Required task: Could you reproduce each of the lines below word for word, leaving out the pictures?

Provided records:

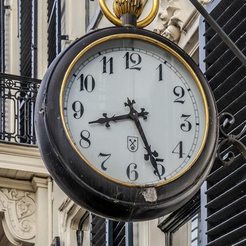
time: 8:25
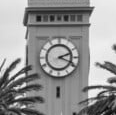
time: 2:18
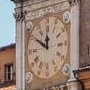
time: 11:50
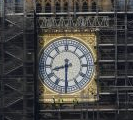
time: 8:30
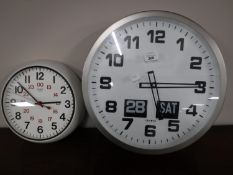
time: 5:14
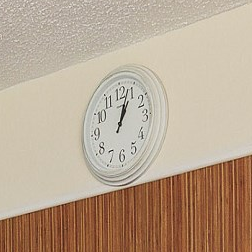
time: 1:03
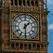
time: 1:30
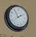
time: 1:55
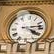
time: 4:13
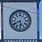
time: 5:40
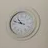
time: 10:48
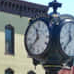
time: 11:37
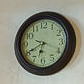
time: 6:40
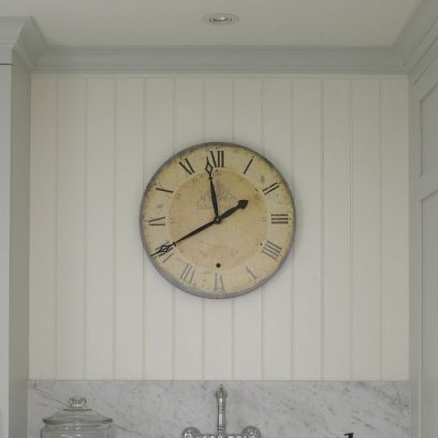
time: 11:40
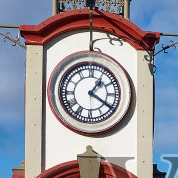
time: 1:20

Written response:
time: 8:25
time: 2:18
time: 11:50
time: 8:30
time: 5:14
time: 1:03
time: 1:30
time: 1:55
time: 4:13
time: 5:40
time: 10:48
time: 11:37
time: 6:40
time: 11:40
time: 1:20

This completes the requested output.